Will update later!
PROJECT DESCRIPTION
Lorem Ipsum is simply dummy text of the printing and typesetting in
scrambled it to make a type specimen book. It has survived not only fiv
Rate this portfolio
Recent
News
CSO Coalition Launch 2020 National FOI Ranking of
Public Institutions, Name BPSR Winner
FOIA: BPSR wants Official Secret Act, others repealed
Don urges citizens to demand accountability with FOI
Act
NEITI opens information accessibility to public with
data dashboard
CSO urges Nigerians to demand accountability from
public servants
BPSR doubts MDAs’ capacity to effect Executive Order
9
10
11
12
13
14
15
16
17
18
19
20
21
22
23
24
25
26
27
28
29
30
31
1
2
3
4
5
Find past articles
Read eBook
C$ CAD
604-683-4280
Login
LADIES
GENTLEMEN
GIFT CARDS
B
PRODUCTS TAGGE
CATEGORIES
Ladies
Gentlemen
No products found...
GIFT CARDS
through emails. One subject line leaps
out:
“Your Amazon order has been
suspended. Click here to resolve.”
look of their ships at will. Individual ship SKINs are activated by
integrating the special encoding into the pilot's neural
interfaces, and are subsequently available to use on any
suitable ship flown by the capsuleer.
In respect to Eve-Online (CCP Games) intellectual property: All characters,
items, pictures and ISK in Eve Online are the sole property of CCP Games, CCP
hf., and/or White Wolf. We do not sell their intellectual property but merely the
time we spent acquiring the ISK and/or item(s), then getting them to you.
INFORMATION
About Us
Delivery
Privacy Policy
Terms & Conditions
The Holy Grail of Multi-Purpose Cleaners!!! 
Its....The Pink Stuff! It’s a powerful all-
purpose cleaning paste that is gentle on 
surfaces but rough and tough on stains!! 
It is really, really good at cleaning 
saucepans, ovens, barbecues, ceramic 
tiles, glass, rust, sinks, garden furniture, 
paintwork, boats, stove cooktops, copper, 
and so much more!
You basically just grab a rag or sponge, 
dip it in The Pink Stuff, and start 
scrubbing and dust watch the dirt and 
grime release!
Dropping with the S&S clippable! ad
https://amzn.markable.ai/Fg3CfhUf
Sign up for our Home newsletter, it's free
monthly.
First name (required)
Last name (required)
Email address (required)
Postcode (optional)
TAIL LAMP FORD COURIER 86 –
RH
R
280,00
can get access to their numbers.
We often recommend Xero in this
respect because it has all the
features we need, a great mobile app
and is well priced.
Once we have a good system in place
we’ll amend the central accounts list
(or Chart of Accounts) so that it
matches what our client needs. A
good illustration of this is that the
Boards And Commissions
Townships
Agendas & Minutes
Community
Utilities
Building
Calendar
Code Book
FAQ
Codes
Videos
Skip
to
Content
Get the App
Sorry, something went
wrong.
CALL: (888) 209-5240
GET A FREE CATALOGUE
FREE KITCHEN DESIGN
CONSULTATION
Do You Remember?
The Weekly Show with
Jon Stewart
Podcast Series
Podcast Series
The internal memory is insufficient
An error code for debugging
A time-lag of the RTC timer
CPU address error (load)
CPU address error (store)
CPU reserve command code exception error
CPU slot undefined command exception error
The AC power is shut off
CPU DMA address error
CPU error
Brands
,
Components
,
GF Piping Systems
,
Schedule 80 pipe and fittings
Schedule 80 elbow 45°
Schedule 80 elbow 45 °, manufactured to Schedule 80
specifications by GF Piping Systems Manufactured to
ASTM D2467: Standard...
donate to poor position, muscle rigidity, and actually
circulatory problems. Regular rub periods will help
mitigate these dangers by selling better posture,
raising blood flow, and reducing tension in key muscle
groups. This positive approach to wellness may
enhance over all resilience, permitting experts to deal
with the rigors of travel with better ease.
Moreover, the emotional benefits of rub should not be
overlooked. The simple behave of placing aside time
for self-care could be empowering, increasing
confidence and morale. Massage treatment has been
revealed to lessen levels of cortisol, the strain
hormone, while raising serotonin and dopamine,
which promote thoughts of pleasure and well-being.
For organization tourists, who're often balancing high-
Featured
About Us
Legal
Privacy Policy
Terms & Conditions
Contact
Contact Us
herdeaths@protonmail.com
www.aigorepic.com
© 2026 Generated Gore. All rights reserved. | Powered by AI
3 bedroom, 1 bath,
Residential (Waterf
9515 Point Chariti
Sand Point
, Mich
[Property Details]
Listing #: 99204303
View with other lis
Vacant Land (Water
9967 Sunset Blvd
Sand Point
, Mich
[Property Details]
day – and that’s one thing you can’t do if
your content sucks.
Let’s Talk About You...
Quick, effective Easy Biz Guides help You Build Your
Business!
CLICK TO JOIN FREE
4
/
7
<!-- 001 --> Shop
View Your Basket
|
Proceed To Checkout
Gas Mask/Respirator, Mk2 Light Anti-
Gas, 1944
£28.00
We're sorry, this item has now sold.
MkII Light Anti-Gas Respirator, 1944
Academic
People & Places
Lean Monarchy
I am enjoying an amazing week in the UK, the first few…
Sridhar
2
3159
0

═══

#### EXERCISE AIM
Update the data by replacing every instance of "GIFT CARDS" with "GIFT VOUCHERS", and leave every other line unchanged.

#### EXERCISE ANSWER
Will update later!
PROJECT DESCRIPTION
Lorem Ipsum is simply dummy text of the printing and typesetting in
scrambled it to make a type specimen book. It has survived not only fiv
Rate this portfolio
Recent
News
CSO Coalition Launch 2020 National FOI Ranking of
Public Institutions, Name BPSR Winner
FOIA: BPSR wants Official Secret Act, others repealed
Don urges citizens to demand accountability with FOI
Act
NEITI opens information accessibility to public with
data dashboard
CSO urges Nigerians to demand accountability from
public servants
BPSR doubts MDAs’ capacity to effect Executive Order
9
10
11
12
13
14
15
16
17
18
19
20
21
22
23
24
25
26
27
28
29
30
31
1
2
3
4
5
Find past articles
Read eBook
C$ CAD
604-683-4280
Login
LADIES
GENTLEMEN
GIFT VOUCHERS
B
PRODUCTS TAGGE
CATEGORIES
Ladies
Gentlemen
No products found...
GIFT VOUCHERS
through emails. One subject line leaps
out:
“Your Amazon order has been
suspended. Click here to resolve.”
look of their ships at will. Individual ship SKINs are activated by
integrating the special encoding into the pilot's neural
interfaces, and are subsequently available to use on any
suitable ship flown by the capsuleer.
In respect to Eve-Online (CCP Games) intellectual property: All characters,
items, pictures and ISK in Eve Online are the sole property of CCP Games, CCP
hf., and/or White Wolf. We do not sell their intellectual property but merely the
time we spent acquiring the ISK and/or item(s), then getting them to you.
INFORMATION
About Us
Delivery
Privacy Policy
Terms & Conditions
The Holy Grail of Multi-Purpose Cleaners!!! 
Its....The Pink Stuff! It’s a powerful all-
purpose cleaning paste that is gentle on 
surfaces but rough and tough on stains!! 
It is really, really good at cleaning 
saucepans, ovens, barbecues, ceramic 
tiles, glass, rust, sinks, garden furniture, 
paintwork, boats, stove cooktops, copper, 
and so much more!
You basically just grab a rag or sponge, 
dip it in The Pink Stuff, and start 
scrubbing and dust watch the dirt and 
grime release!
Dropping with the S&S clippable! ad
https://amzn.markable.ai/Fg3CfhUf
Sign up for our Home newsletter, it's free
monthly.
First name (required)
Last name (required)
Email address (required)
Postcode (optional)
TAIL LAMP FORD COURIER 86 –
RH
R
280,00
can get access to their numbers.
We often recommend Xero in this
respect because it has all the
features we need, a great mobile app
and is well priced.
Once we have a good system in place
we’ll amend the central accounts list
(or Chart of Accounts) so that it
matches what our client needs. A
good illustration of this is that the
Boards And Commissions
Townships
Agendas & Minutes
Community
Utilities
Building
Calendar
Code Book
FAQ
Codes
Videos
Skip
to
Content
Get the App
Sorry, something went
wrong.
CALL: (888) 209-5240
GET A FREE CATALOGUE
FREE KITCHEN DESIGN
CONSULTATION
Do You Remember?
The Weekly Show with
Jon Stewart
Podcast Series
Podcast Series
The internal memory is insufficient
An error code for debugging
A time-lag of the RTC timer
CPU address error (load)
CPU address error (store)
CPU reserve command code exception error
CPU slot undefined command exception error
The AC power is shut off
CPU DMA address error
CPU error
Brands
,
Components
,
GF Piping Systems
,
Schedule 80 pipe and fittings
Schedule 80 elbow 45°
Schedule 80 elbow 45 °, manufactured to Schedule 80
specifications by GF Piping Systems Manufactured to
ASTM D2467: Standard...
donate to poor position, muscle rigidity, and actually
circulatory problems. Regular rub periods will help
mitigate these dangers by selling better posture,
raising blood flow, and reducing tension in key muscle
groups. This positive approach to wellness may
enhance over all resilience, permitting experts to deal
with the rigors of travel with better ease.
Moreover, the emotional benefits of rub should not be
overlooked. The simple behave of placing aside time
for self-care could be empowering, increasing
confidence and morale. Massage treatment has been
revealed to lessen levels of cortisol, the strain
hormone, while raising serotonin and dopamine,
which promote thoughts of pleasure and well-being.
For organization tourists, who're often balancing high-
Featured
About Us
Legal
Privacy Policy
Terms & Conditions
Contact
Contact Us
herdeaths@protonmail.com
www.aigorepic.com
© 2026 Generated Gore. All rights reserved. | Powered by AI
3 bedroom, 1 bath,
Residential (Waterf
9515 Point Chariti
Sand Point
, Mich
[Property Details]
Listing #: 99204303
View with other lis
Vacant Land (Water
9967 Sunset Blvd
Sand Point
, Mich
[Property Details]
day – and that’s one thing you can’t do if
your content sucks.
Let’s Talk About You...
Quick, effective Easy Biz Guides help You Build Your
Business!
CLICK TO JOIN FREE
4
/
7
<!-- 001 --> Shop
View Your Basket
|
Proceed To Checkout
Gas Mask/Respirator, Mk2 Light Anti-
Gas, 1944
£28.00
We're sorry, this item has now sold.
MkII Light Anti-Gas Respirator, 1944
Academic
People & Places
Lean Monarchy
I am enjoying an amazing week in the UK, the first few…
Sridhar
2
3159
0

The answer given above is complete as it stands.